PASSAGE TO READ:

A Book Review from Books At a Glance
by Eric Michalls
2 Peter and Jude are perhaps two of the most neglected books in the New Testament. Being located near the end of the New Testament, some may casually skip over these two letters to get to Revelation. Matthew Harmon puts it best when he says, “Many Bible readers conclude that 2 Peter and Jude are best treated like a distant relative that one sees occasionally but never goes out of the way to spend any significant time getting to know.”
Matthew Harmon contributes to the new Crossway series in New Testament Theology with his book The God Who Judges and Saves: A Theology of 2 Peter and Jude. Although short in length, Harmon provides an in-depth look at the major theological themes that tie these two letters together. In the introduction, Harmon contends that “the church today has much to learn from 2 Peter and Jude about how to live faithfully as followers of Jesus.” Since 2 Peter and Jude have extensive overlap in their material, Harmon thinks it best to discuss them together. However, he warns that “we must be careful this shared material not distract us from the different emphases in each letter.” I think this is a wise method for discussing these letters by noting the commonalities between the two letters while also noting how each author has different emphases.
Harmon structures his book around five key themes found in 2 Peter and Jude. Harmon attempts to show how each theme is developed within 2 Peter and Jude, while also trying to set that theme within the scope of the rest of Scripture. His desire is to demonstrate how both Peter and Jude were shaped by the rest of Scripture. Harmon admits that his book has a similar approach as James Hamilton’s book What is Biblical Theology? who defines biblical theology as “the interpretative perspective reflected in the way the biblical authors have presented their understanding of earlier Scripture, redemptive history, and the events they are describing, recounting, celebrating, or addressing in narratives, poems, proverbs, letters, and apocalypses.” Harmon borrows Hamilton’s goal for the biblical author “to catch a glimpse of the world as they saw it is to see the real world.”

DATA FOR ANALYSIS:
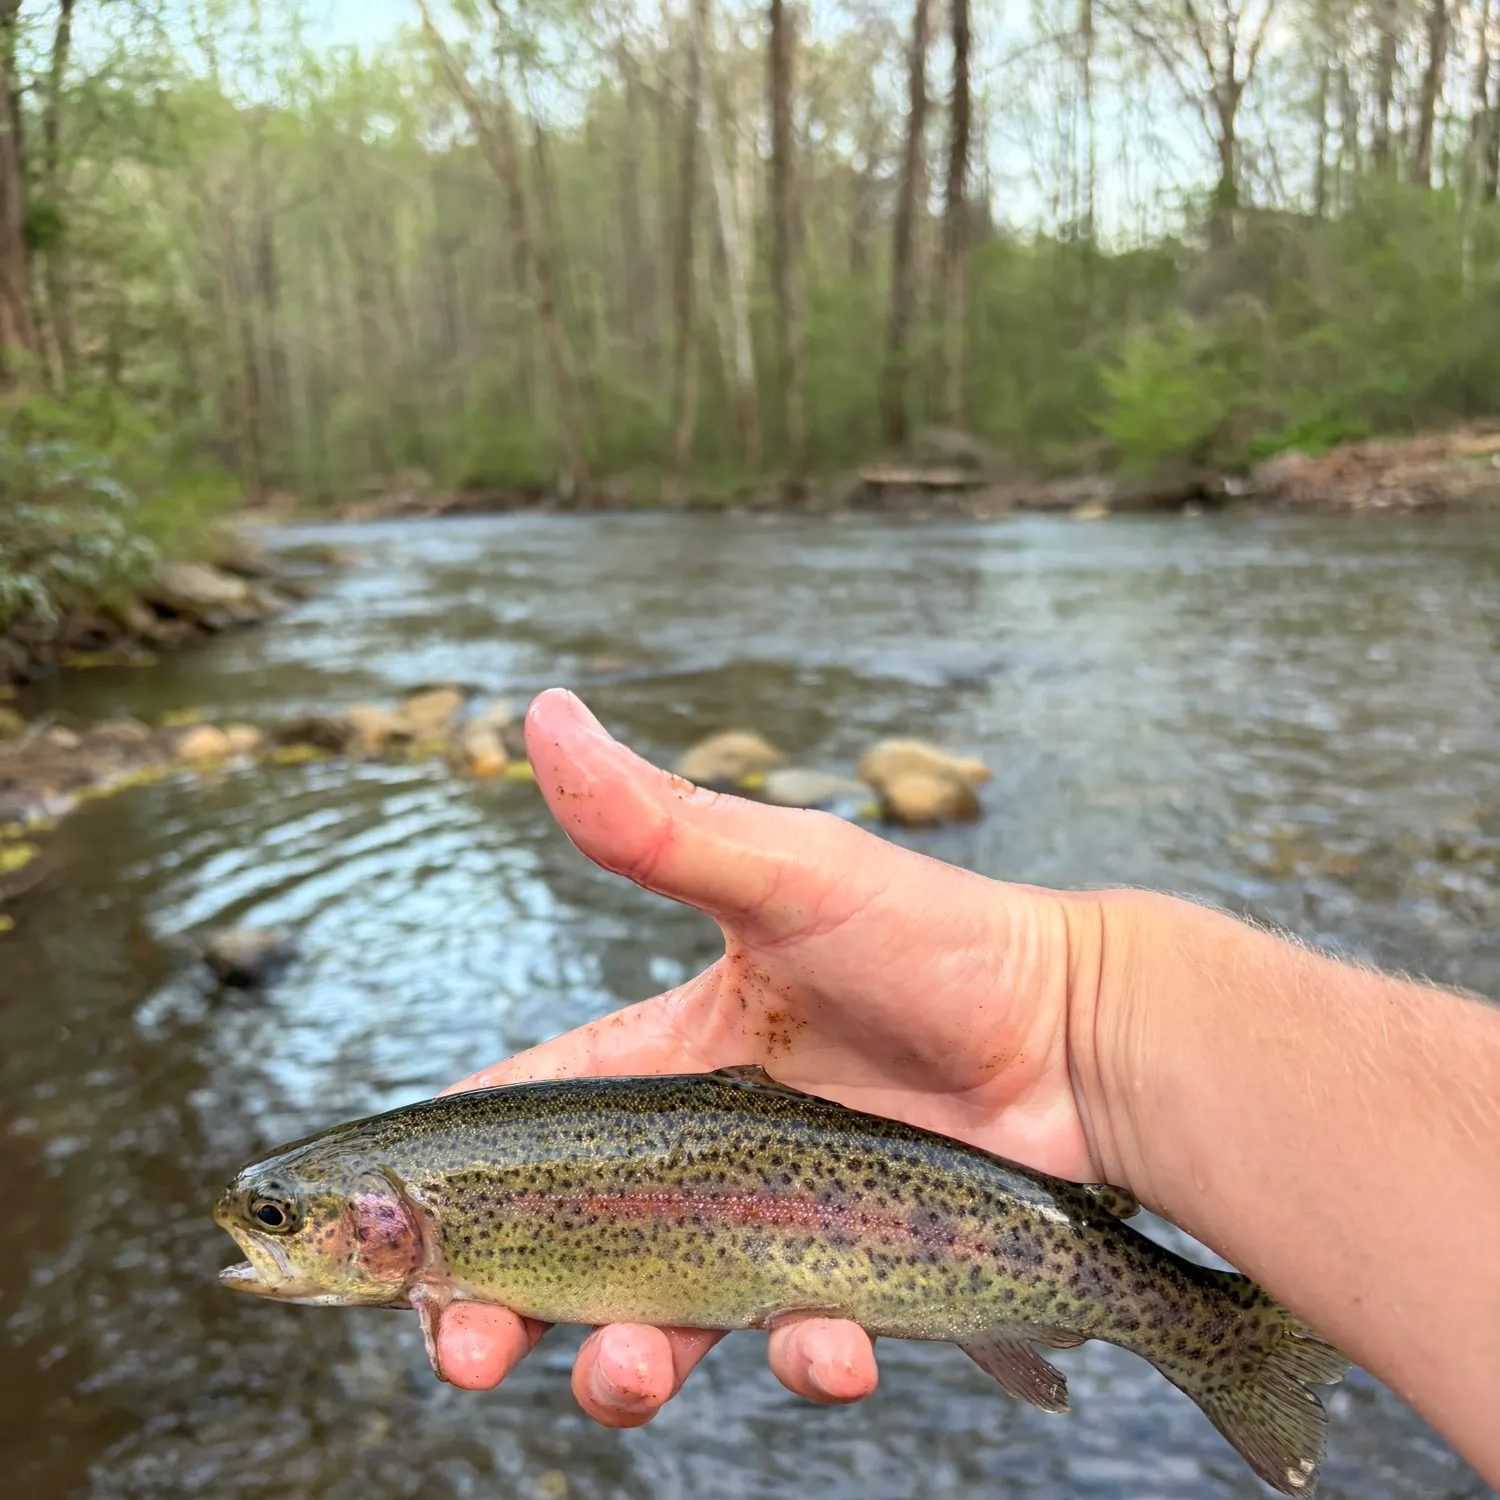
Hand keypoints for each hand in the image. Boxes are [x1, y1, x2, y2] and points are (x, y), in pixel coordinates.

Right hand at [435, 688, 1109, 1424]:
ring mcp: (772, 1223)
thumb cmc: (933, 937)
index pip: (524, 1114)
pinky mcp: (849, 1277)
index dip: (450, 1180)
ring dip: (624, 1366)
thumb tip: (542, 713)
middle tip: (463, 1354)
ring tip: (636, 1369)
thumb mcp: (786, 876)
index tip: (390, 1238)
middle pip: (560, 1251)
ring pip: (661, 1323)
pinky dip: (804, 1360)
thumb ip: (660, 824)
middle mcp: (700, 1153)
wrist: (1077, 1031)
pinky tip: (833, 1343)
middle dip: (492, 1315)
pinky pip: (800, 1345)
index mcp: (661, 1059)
* * *
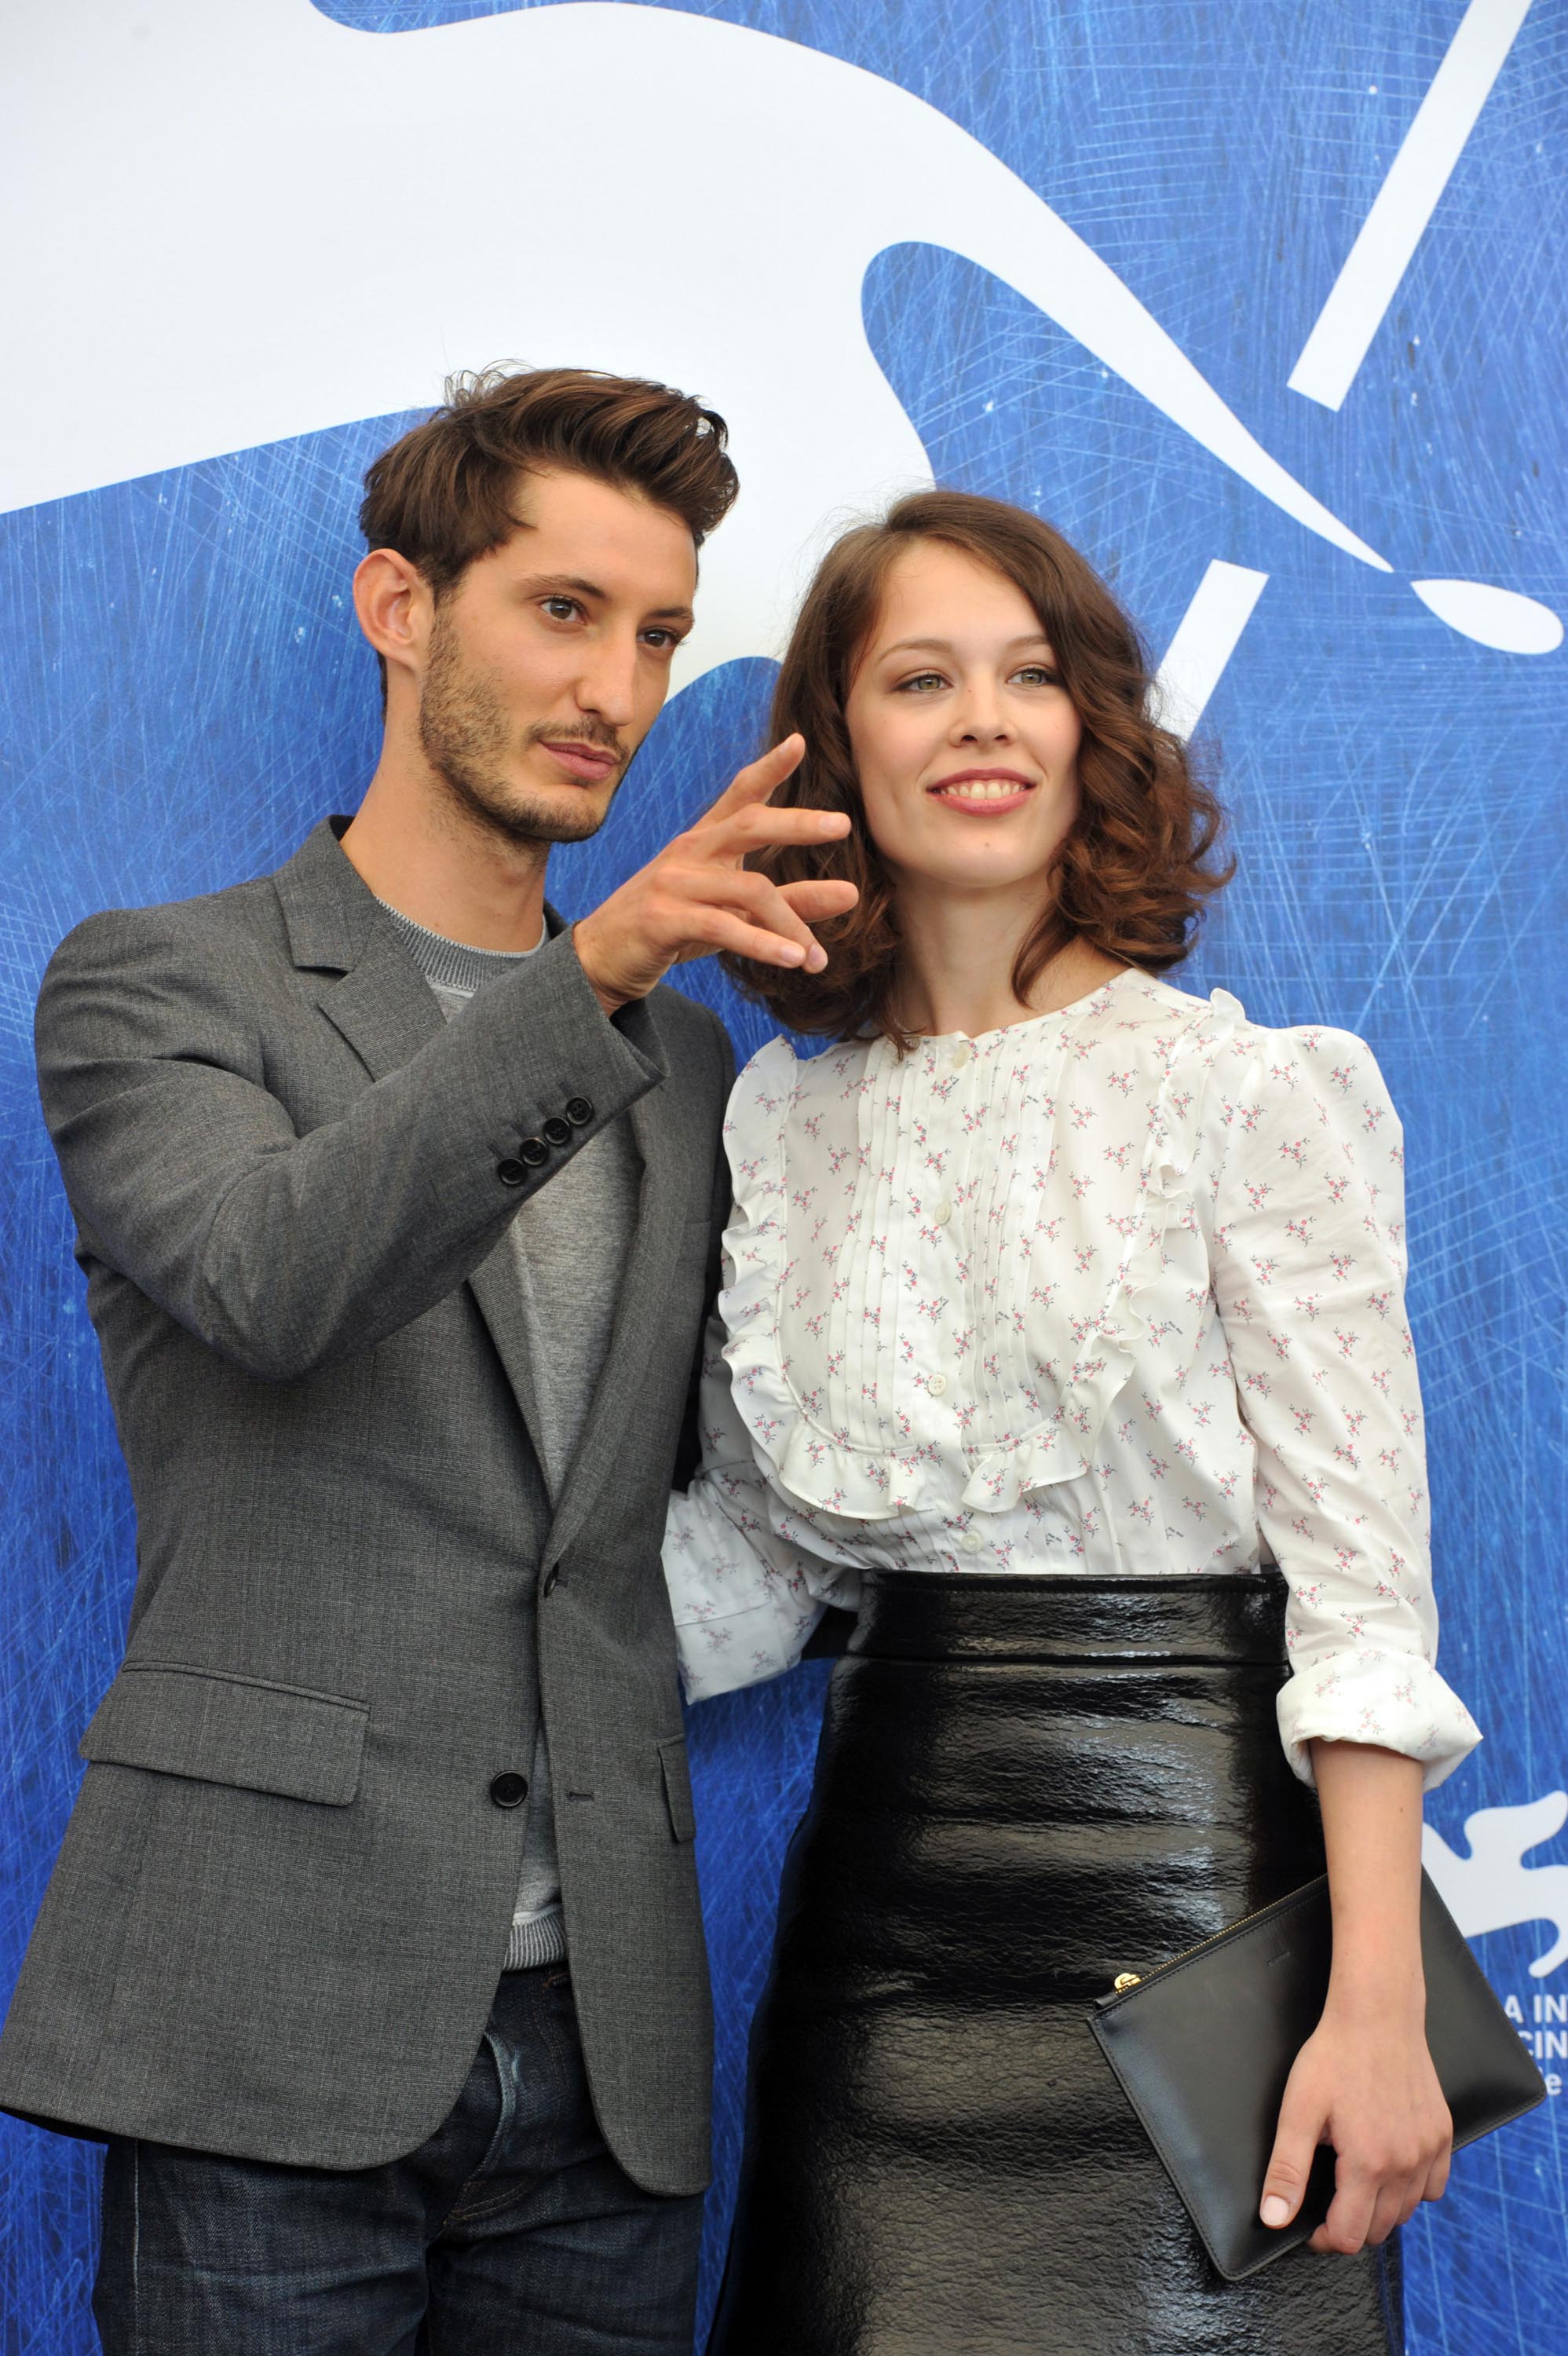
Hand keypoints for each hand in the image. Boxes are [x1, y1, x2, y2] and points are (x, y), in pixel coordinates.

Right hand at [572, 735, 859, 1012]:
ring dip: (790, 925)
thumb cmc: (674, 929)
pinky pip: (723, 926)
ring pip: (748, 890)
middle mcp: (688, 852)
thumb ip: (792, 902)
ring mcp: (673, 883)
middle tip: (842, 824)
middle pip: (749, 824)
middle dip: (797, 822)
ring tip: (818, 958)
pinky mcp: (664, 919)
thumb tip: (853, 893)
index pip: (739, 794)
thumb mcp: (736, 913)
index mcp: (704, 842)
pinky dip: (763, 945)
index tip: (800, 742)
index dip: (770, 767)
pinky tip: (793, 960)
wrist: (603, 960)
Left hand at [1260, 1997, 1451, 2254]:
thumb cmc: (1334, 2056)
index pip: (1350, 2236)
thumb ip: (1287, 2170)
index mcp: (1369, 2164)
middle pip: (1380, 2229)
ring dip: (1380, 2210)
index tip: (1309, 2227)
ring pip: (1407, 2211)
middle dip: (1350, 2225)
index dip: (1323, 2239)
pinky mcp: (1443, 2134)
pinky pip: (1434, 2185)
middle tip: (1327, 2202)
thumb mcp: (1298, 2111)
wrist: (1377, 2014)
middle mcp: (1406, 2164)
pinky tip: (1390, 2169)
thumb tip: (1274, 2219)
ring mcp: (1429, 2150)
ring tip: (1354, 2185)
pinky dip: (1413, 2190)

WORK INSTRUCTIONS:
• 1. Pull the passage of the book review running from "Matthew Harmon contributes" to "has different emphases.", copied word for word.
• 2. Using the book review, answer each question briefly:
(a) In which Crossway series does Harmon's book appear?
(b) Around how many key themes does Harmon structure his book?
(c) Harmon says his book takes an approach similar to which book, by which author?

SOLUTION LIST:
• 1.
Matthew Harmon contributes to the new Crossway series in New Testament Theology with his book The God Who Judges and Saves: A Theology of 2 Peter and Jude. Although short in length, Harmon provides an in-depth look at the major theological themes that tie these two letters together. In the introduction, Harmon contends that “the church today has much to learn from 2 Peter and Jude about how to live faithfully as followers of Jesus.” Since 2 Peter and Jude have extensive overlap in their material, Harmon thinks it best to discuss them together. However, he warns that “we must be careful this shared material not distract us from the different emphases in each letter.” I think this is a wise method for discussing these letters by noting the commonalities between the two letters while also noting how each author has different emphases.

• 2.
(a) The new Crossway series in New Testament Theology.
(b) Five.
(c) What is Biblical Theology? by James Hamilton.